──────── RECORDS PROVIDED

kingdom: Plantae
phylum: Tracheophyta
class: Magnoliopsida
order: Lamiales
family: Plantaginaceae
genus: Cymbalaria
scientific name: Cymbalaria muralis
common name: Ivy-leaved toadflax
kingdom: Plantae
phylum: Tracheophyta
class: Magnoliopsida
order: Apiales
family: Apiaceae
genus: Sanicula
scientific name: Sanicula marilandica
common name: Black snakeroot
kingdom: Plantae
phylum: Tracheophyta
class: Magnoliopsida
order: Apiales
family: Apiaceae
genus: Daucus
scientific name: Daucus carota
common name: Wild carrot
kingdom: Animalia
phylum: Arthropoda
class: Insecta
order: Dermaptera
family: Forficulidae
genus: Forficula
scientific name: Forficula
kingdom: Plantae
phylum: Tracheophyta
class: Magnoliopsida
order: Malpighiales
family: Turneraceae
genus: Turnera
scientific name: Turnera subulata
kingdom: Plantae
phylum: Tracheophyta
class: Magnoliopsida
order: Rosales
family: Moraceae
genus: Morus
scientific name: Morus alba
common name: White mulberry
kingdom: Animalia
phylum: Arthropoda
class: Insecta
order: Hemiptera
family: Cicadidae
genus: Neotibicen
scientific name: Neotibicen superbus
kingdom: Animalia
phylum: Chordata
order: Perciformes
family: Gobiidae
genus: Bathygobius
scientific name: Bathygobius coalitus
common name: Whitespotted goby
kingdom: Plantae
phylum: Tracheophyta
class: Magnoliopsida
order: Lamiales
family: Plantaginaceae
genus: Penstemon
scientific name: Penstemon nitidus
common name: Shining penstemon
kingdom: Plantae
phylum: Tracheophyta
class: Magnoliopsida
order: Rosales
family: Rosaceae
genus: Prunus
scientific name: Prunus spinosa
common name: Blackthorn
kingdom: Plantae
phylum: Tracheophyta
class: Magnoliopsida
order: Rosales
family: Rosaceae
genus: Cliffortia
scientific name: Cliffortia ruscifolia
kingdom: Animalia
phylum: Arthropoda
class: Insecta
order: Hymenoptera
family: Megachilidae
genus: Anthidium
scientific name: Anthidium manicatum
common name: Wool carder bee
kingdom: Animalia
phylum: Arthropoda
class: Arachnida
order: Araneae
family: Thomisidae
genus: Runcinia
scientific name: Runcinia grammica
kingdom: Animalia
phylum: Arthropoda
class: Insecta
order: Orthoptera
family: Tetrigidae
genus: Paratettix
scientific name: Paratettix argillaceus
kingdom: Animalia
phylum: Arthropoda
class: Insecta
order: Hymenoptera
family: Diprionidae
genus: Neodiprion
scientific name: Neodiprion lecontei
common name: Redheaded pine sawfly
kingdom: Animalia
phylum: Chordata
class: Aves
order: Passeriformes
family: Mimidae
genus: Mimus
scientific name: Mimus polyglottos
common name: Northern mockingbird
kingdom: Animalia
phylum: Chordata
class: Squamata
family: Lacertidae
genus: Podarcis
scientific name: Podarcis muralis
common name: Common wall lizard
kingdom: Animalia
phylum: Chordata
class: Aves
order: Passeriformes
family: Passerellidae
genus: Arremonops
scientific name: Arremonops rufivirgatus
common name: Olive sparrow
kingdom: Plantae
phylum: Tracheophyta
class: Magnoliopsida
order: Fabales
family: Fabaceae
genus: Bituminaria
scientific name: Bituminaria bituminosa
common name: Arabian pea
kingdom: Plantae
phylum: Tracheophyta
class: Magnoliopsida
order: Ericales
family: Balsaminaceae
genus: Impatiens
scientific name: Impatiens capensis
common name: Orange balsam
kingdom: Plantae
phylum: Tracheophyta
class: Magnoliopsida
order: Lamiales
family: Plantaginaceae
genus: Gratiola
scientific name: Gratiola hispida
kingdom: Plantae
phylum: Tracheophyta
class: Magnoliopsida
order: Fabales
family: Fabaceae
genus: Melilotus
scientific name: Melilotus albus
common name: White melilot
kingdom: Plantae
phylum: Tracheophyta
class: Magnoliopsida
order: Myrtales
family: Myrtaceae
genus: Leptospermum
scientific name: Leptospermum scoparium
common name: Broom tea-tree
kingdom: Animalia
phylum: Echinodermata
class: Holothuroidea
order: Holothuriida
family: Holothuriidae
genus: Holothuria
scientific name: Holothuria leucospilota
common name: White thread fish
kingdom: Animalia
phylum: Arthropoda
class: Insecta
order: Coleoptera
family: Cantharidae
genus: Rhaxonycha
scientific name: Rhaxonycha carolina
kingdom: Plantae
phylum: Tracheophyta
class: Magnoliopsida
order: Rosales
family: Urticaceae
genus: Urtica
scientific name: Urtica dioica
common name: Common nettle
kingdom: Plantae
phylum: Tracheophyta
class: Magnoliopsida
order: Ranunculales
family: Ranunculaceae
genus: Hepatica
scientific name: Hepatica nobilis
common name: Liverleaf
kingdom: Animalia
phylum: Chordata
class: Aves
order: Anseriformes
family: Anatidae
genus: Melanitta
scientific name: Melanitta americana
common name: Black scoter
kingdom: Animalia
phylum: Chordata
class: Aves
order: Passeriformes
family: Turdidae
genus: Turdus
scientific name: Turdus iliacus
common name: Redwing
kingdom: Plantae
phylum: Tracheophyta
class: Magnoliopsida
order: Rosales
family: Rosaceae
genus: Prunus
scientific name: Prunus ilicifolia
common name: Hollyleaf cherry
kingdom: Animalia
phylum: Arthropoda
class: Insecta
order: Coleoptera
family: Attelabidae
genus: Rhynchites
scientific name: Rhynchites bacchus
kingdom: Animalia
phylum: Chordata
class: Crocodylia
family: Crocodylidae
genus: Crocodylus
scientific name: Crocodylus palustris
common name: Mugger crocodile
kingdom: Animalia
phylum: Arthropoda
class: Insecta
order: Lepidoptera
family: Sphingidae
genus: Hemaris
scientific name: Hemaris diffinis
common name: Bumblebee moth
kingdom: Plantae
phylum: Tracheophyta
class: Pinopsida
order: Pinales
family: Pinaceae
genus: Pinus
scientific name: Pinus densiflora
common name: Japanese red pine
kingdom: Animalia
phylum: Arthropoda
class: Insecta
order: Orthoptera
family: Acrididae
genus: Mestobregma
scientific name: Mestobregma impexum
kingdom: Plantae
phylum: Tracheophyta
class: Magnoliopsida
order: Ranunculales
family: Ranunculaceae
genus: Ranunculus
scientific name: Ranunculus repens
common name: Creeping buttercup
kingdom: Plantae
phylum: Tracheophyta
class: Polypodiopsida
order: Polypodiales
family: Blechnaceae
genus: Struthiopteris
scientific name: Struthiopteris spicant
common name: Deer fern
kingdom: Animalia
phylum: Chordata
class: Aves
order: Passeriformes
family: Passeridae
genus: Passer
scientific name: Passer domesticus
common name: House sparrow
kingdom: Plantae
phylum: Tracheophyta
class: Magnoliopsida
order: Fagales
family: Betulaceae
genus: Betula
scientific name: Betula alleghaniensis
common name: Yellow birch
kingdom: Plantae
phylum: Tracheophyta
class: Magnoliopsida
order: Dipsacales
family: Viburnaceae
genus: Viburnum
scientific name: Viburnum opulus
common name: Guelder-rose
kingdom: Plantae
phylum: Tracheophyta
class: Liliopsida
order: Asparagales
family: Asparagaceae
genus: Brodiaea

────────────────

WHAT TO WORK ON.
Can you format every line of all the entries above as a JSON list of strings, with one string per line and blank lines left out?

THE OUTPUT.
[
  "kingdom: Plantae",
  "phylum: Tracheophyta",
  "class: Magnoliopsida",
  "order: Lamiales",
  "family: Plantaginaceae",
  "genus: Cymbalaria",
  "scientific name: Cymbalaria muralis",
  "common name: Ivy-leaved toadflax",
  "kingdom: Plantae",
  "phylum: Tracheophyta",
  "class: Magnoliopsida",
  "order: Apiales",
  "family: Apiaceae",
  "genus: Sanicula",
  "scientific name: Sanicula marilandica",
  "common name: Black snakeroot",
  "kingdom: Plantae",
  "phylum: Tracheophyta",
  "class: Magnoliopsida",
  "order: Apiales",
  "family: Apiaceae",
  "genus: Daucus",
  "scientific name: Daucus carota",
  "common name: Wild carrot",
  "kingdom: Animalia",
  "phylum: Arthropoda",
  "class: Insecta",
  "order: Dermaptera",
  "family: Forficulidae",
  "genus: Forficula",
  "scientific name: Forficula",
  "kingdom: Plantae",
  "phylum: Tracheophyta",
  "class: Magnoliopsida",
  "order: Malpighiales",
  "family: Turneraceae",
  "genus: Turnera",
  "scientific name: Turnera subulata",
  "kingdom: Plantae",
  "phylum: Tracheophyta",
  "class: Magnoliopsida",
  "order: Rosales",
  "family: Moraceae",
  "genus: Morus",
  "scientific name: Morus alba",
  "common name: White mulberry",
  "kingdom: Animalia",
  "phylum: Arthropoda",
  "class: Insecta",
  "order: Hemiptera",
  "family: Cicadidae",
  "genus: Neotibicen",
  "scientific name: Neotibicen superbus",
  "kingdom: Animalia",
  "phylum: Chordata",
  "order: Perciformes",
  "family: Gobiidae",
  "genus: Bathygobius",
  "scientific name: Bathygobius coalitus",
  "common name: Whitespotted goby",
  "kingdom: Plantae",
  "phylum: Tracheophyta",
  "class: Magnoliopsida",
  "order: Lamiales",
  "family: Plantaginaceae",
  "genus: Penstemon",
  "scientific name: Penstemon nitidus",
  "common name: Shining penstemon",
  "kingdom: Plantae",
  "phylum: Tracheophyta",
  "class: Magnoliopsida",
  "order: Rosales",
  "family: Rosaceae",
  "genus: Prunus",
  "scientific name: Prunus spinosa",
  "common name: Blackthorn",
  "kingdom: Plantae",
  "phylum: Tracheophyta",
  "class: Magnoliopsida",
  "order: Rosales",
  "family: Rosaceae",
  "genus: Cliffortia",
  "scientific name: Cliffortia ruscifolia",
  "kingdom: Animalia",
  "phylum: Arthropoda",
  "class: Insecta",
  "order: Hymenoptera",
  "family: Megachilidae",
  "genus: Anthidium",
  "scientific name: Anthidium manicatum",
  "common name: Wool carder bee",
  "kingdom: Animalia",
  "phylum: Arthropoda",
  "class: Arachnida",
  "order: Araneae",
  "family: Thomisidae",
  "genus: Runcinia",
  "scientific name: Runcinia grammica",
  "kingdom: Animalia",
  "phylum: Arthropoda",
  "class: Insecta",
  "order: Orthoptera",
  "family: Tetrigidae",
  "genus: Paratettix",
  "scientific name: Paratettix argillaceus",
  "kingdom: Animalia",
  "phylum: Arthropoda",
  "class: Insecta",
  "order: Hymenoptera",
  "family: Diprionidae",
  "genus: Neodiprion",
  "scientific name: Neodiprion lecontei",
  "common name: Redheaded pine sawfly",
  "kingdom: Animalia",
  "phylum: Chordata",
  "class: Aves",
  "order: Passeriformes",
  "family: Mimidae",
  "genus: Mimus",
  "scientific name: Mimus polyglottos",
  "common name: Northern mockingbird",
  "kingdom: Animalia",
  "phylum: Chordata",
  "class: Squamata",
  "family: Lacertidae",
  "genus: Podarcis",
  "scientific name: Podarcis muralis",
  "common name: Common wall lizard",
  "kingdom: Animalia",
  "phylum: Chordata",
  "class: Aves",
  "order: Passeriformes",
  "family: Passerellidae",
  "genus: Arremonops",
  "scientific name: Arremonops rufivirgatus",
  "common name: Olive sparrow",
  "kingdom: Plantae",
  "phylum: Tracheophyta",
  "class: Magnoliopsida",
  "order: Fabales",
  "family: Fabaceae",
  "genus: Bituminaria",
  "scientific name: Bituminaria bituminosa",
  "common name: Arabian pea",
  "kingdom: Plantae",
  "phylum: Tracheophyta",
  "class: Magnoliopsida",
  "order: Ericales",
  "family: Balsaminaceae",
  "genus: Impatiens",
  "scientific name: Impatiens capensis",
  "common name: Orange balsam",
  "kingdom: Plantae",
  "phylum: Tracheophyta",
  "class: Magnoliopsida",
  "order: Lamiales",
  "family: Plantaginaceae",
  "genus: Gratiola",
  "scientific name: Gratiola hispida",
  "kingdom: Plantae",
  "phylum: Tracheophyta",
  "class: Magnoliopsida",
  "order: Fabales",
  "family: Fabaceae",
  "genus: Melilotus",
  "scientific name: Melilotus albus",
  "common name: White melilot",
  "kingdom: Plantae",
  "phylum: Tracheophyta",
  "class: Magnoliopsida",
  "order: Myrtales",
  "family: Myrtaceae",
  "genus: Leptospermum",
  "scientific name: Leptospermum scoparium",
  "common name: Broom tea-tree",
  "kingdom: Animalia",
  "phylum: Echinodermata",
  "class: Holothuroidea",
  "order: Holothuriida",
  "family: Holothuriidae",
  "genus: Holothuria",
  "scientific name: Holothuria leucospilota",
  "common name: White thread fish",
  "kingdom: Animalia",
  "phylum: Arthropoda",
  "class: Insecta",
  "order: Coleoptera",
  "family: Cantharidae",
  "genus: Rhaxonycha",
  "scientific name: Rhaxonycha carolina",
  "kingdom: Plantae",
  "phylum: Tracheophyta",
  "class: Magnoliopsida",
  "order: Rosales",
  "family: Urticaceae",
  "genus: Urtica",
  "scientific name: Urtica dioica",
  "common name: Common nettle",
  "kingdom: Plantae",
  "phylum: Tracheophyta",
  "class: Magnoliopsida",
  "order: Ranunculales",
  "family: Ranunculaceae",
  "genus: Hepatica",
  "scientific name: Hepatica nobilis",
  "common name: Liverleaf",
  "kingdom: Animalia",
  "phylum: Chordata",
  "class: Aves",
  "order: Anseriformes",
  "family: Anatidae",
  "genus: Melanitta",
  "scientific name: Melanitta americana",
  "common name: Black scoter",
  "kingdom: Animalia",
  "phylum: Chordata",
  "class: Aves",
  "order: Passeriformes",
  "family: Turdidae",
  "genus: Turdus",
  "scientific name: Turdus iliacus",
  "common name: Redwing",
  "kingdom: Plantae",
  "phylum: Tracheophyta",
  "class: Magnoliopsida",
  "order: Rosales",
  "family: Rosaceae",
  "genus: Prunus",
  "scientific name: Prunus ilicifolia",
  "common name: Hollyleaf cherry",
  "kingdom: Animalia",
  "phylum: Arthropoda",
  "class: Insecta",
  "order: Coleoptera",
  "family: Attelabidae",
  "genus: Rhynchites",
  "scientific name: Rhynchites bacchus",
  "kingdom: Animalia",
  "phylum: Chordata",
  "class: Crocodylia",
  "family: Crocodylidae",
  "genus: Crocodylus",
  "scientific name: Crocodylus palustris",
  "common name: Mugger crocodile",
  "kingdom: Animalia",
  "phylum: Arthropoda",
  "class: Insecta",
  "order: Lepidoptera",
  "family: Sphingidae",
  "genus: Hemaris",
  "scientific name: Hemaris diffinis",
  "common name: Bumblebee moth",
  "kingdom: Plantae",
  "phylum: Tracheophyta",
  "class: Pinopsida",
  "order: Pinales",
  "family: Pinaceae",
  "genus: Pinus",
  "scientific name: Pinus densiflora",
  "common name: Japanese red pine",
  "kingdom: Animalia",
  "phylum: Arthropoda",
  "class: Insecta",
  "order: Orthoptera",
  "family: Acrididae",
  "genus: Mestobregma",
  "scientific name: Mestobregma impexum",
  "kingdom: Plantae",
  "phylum: Tracheophyta",
  "class: Magnoliopsida",
  "order: Ranunculales",
  "family: Ranunculaceae",
  "genus: Ranunculus",
  "scientific name: Ranunculus repens",
  "common name: Creeping buttercup",
  "kingdom: Plantae",
  "phylum: Tracheophyta",
  "class: Polypodiopsida",
  "order: Polypodiales",
  "family: Blechnaceae",
  "genus: Struthiopteris",
  "scientific name: Struthiopteris spicant",
  "common name: Deer fern",
  "kingdom: Animalia",
  "phylum: Chordata",
  "class: Aves",
  "order: Passeriformes",
  "family: Passeridae",
  "genus: Passer",
  "scientific name: Passer domesticus",
  "common name: House sparrow",
  "kingdom: Plantae",
  "phylum: Tracheophyta",
  "class: Magnoliopsida",
  "order: Fagales",
  "family: Betulaceae",
  "genus: Betula",
  "scientific name: Betula alleghaniensis",
  "common name: Yellow birch",
  "kingdom: Plantae",
  "phylum: Tracheophyta",
  "class: Magnoliopsida",
  "order: Dipsacales",
  "family: Viburnaceae",
  "genus: Viburnum",
  "scientific name: Viburnum opulus",
  "common name: Guelder-rose",
  "kingdom: Plantae",
  "phylum: Tracheophyta",
  "class: Liliopsida",
  "order: Asparagales",
  "family: Asparagaceae",
  "genus: Brodiaea"
]